Segment Start: THE INPUT
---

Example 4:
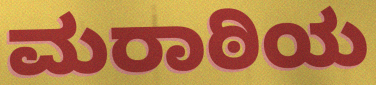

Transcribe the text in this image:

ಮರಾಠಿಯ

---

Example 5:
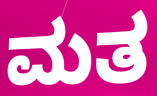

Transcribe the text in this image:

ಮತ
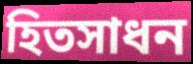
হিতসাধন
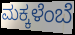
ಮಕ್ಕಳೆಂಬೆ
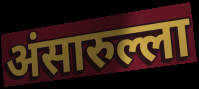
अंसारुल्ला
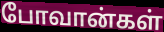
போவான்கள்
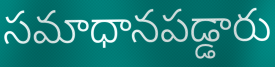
Segment End: THE INPUT
Segment Start: THE INPUT
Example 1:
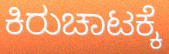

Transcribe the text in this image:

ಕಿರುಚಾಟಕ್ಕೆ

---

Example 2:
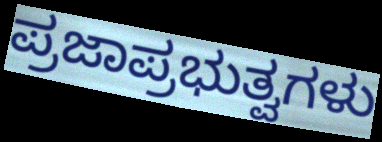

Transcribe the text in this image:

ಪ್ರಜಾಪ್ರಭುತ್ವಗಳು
Segment End: THE INPUT
Segment Start: THE INPUT
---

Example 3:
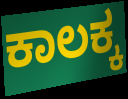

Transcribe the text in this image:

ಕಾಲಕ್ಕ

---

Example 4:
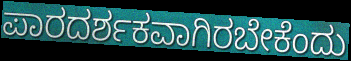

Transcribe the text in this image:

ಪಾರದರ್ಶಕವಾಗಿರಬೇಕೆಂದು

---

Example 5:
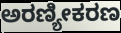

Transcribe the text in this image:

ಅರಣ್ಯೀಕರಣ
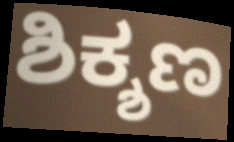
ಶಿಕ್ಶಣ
Segment End: THE INPUT
* **ASSIGNMENT**
Whenever a line above contains "Example", copy that line.

* **RESULT BELOW**
Example 4:
Example 5:
Example 1:
Example 2:
Example 3:
Example 4:
Example 5:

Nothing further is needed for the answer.